Jul 17, 2011

Cuts to Conservation and Local Food Systems Protested

On June 28th, the National Sustainable Agriculture Coalition (NSAC) and a broad coalition of farm, conservation, wildlife, and forestry organizations representing millions of Americans joined forces for a National Day of Action to protest the huge cuts to farm bill conservation programs and an initiative to support development of local and regional food systems in the House of Representatives Fiscal 2012 agriculture appropriations bill.

The agriculture appropriations bill the House of Representatives just passed slashes $1 billion from mandatory farm bill conservation funding and tells USDA to drop the Know Your Farmer, Know Your Food initiative. The coalition urged their members to call their Senators and ask them to protect conservation and local and regional food development funding.

"The House measure would slash programs that support farmers who protect the soil and water on which our nation's future productivity depends," said Ferd Hoefner, Policy Director for the National Sustainable Agriculture Coalition.

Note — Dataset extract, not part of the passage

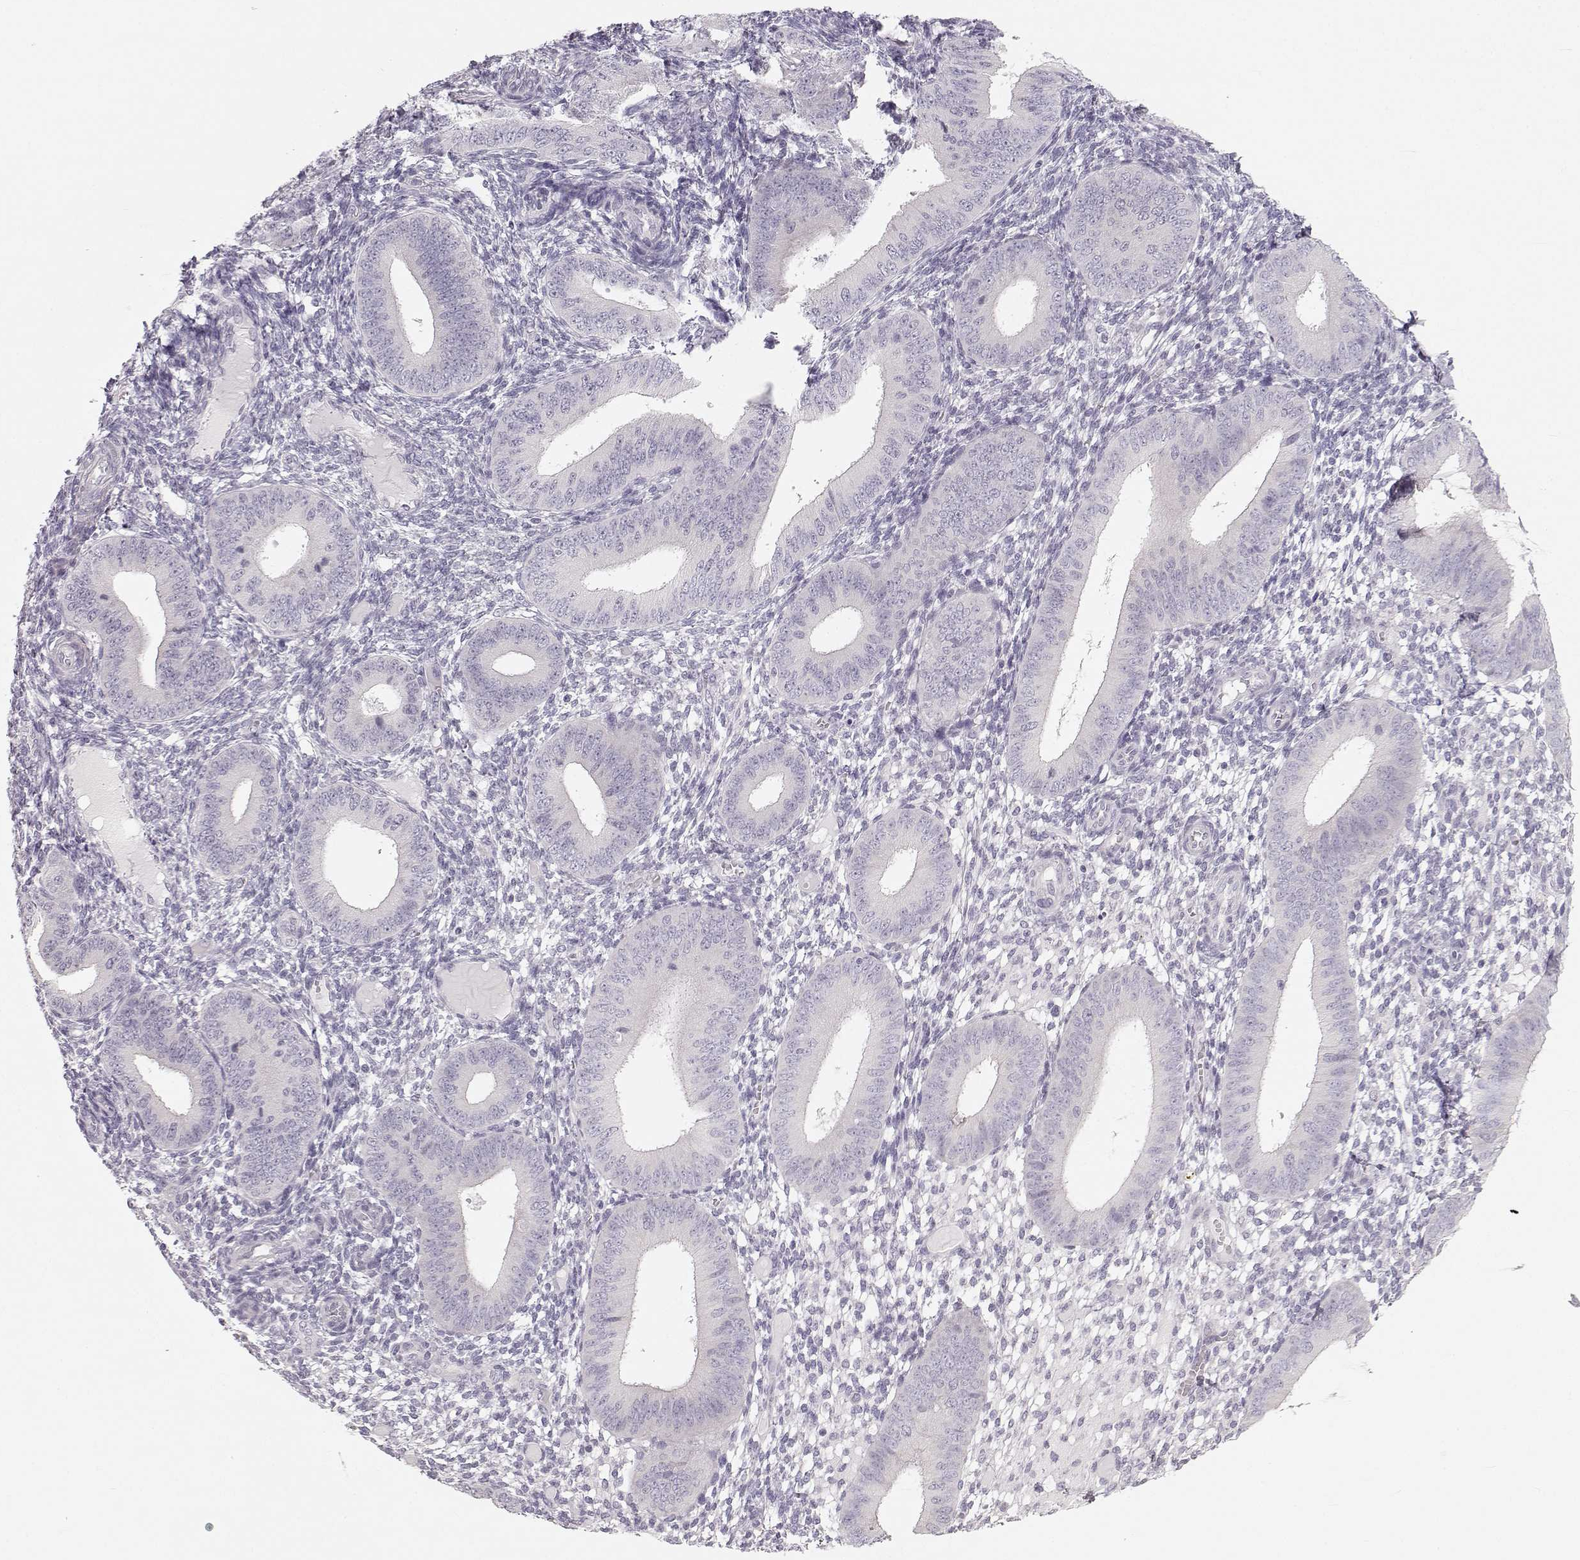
{"staining": {"intensity": "negative", "quantity": "none", "location": "none"}, "tissue": "endometrium", "cell_type": "Cells in endometrial stroma", "image_type": "normal", "snomed": [{"axis": "morphology", "description": "Normal tissue, NOS"}, {"axis": "topography", "description": "Endometrium"}], "caption": "Protein analysis of normal endometrium reveals no significant positivity in cells in endometrial stroma. (DAB immunohistochemistry (IHC), high magnification).", "gene": "OIP5", "patient": {"sex": "female", "age": 39}}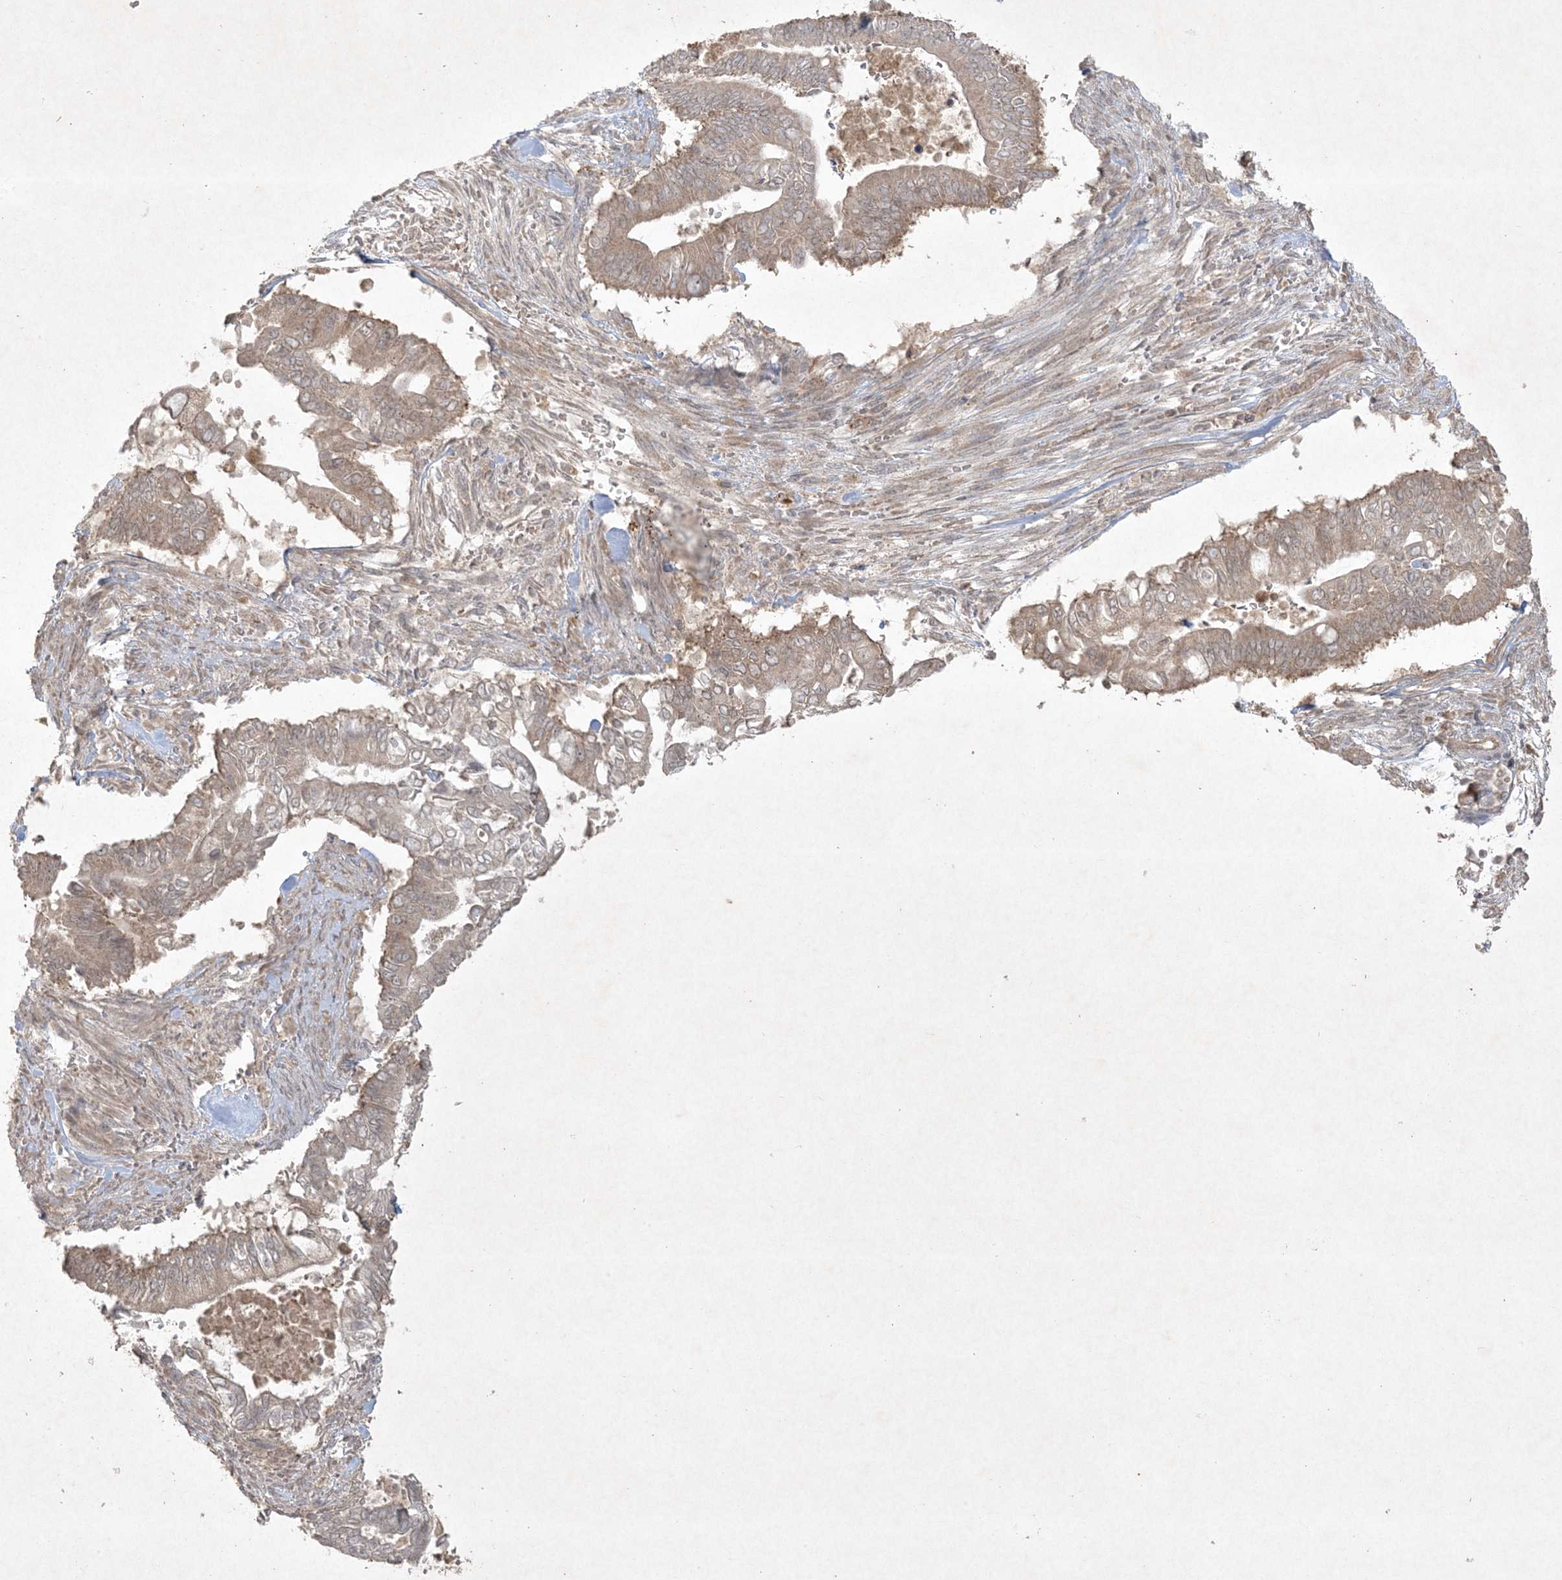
{"staining": {"intensity": "weak", "quantity": ">75%", "location": "cytoplasmic/membranous"}, "tissue": "pancreatic cancer", "cell_type": "Tumor cells", "image_type": "cancer", "snomed": [{"axis": "morphology", "description": "Adenocarcinoma, NOS"}, {"axis": "topography", "description": "Pancreas"}], "caption": "Immunohistochemical staining of human pancreatic cancer (adenocarcinoma) demonstrates low levels of weak cytoplasmic/membranous staining in about >75% of tumor cells. (DAB = brown stain, brightfield microscopy at high magnification).", "gene": "NRBP2", "patient": {"sex": "male", "age": 68}}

"Conservation programs were cut by $500 million in fiscal year 2011 and the House is proposing an additional cut of $1 billion for fiscal year 2012 to the Conservation Stewardship Pro-gram, the Environmental Quality Incentive Program, Farmland Pro-tection Program, and the Wetlands Reserve Program."

"These cuts are between 20 and 30 percent, and are grossly disproportionate to other spending cuts," noted Hoefner. "The Conservation Stewardship Program cut is particularly egregious as it would require USDA to break contracts the government has signed with farmers who have committed to conservation practices" said Hoefner.

Conservation programs are consistently oversubscribed with long waiting lists of farmers wanting to implement conservation systems. Conservation program spending has been slashed while funding for commodity programs remains untouched in the House-passed bill. "If cuts to mandatory funding are to be made, then everything has to be on the table," said Hoefner.

A provision denying any funding for the Know Your Farmer, Know Your Food initiative is a direct attack on new farm and market opportunities, rural job growth and public health. The initiative provides crucial coordination and public outreach to build new income opportunities for farmers producing for the local and regional markets.

"These markets are essential to rural economic recovery and eliminating the Know Your Farmer initiative is shortsighted and extreme," said Hoefner. "Development of local and regional food systems and markets is a job creator and a good investment in public health."

The National Sustainable Agriculture Coalition is a grassroots alliance that advocates for federal policy reform supporting the long-term social, economic, and environmental sustainability of agriculture, natural resources, and rural communities. The Kansas Rural Center is a member.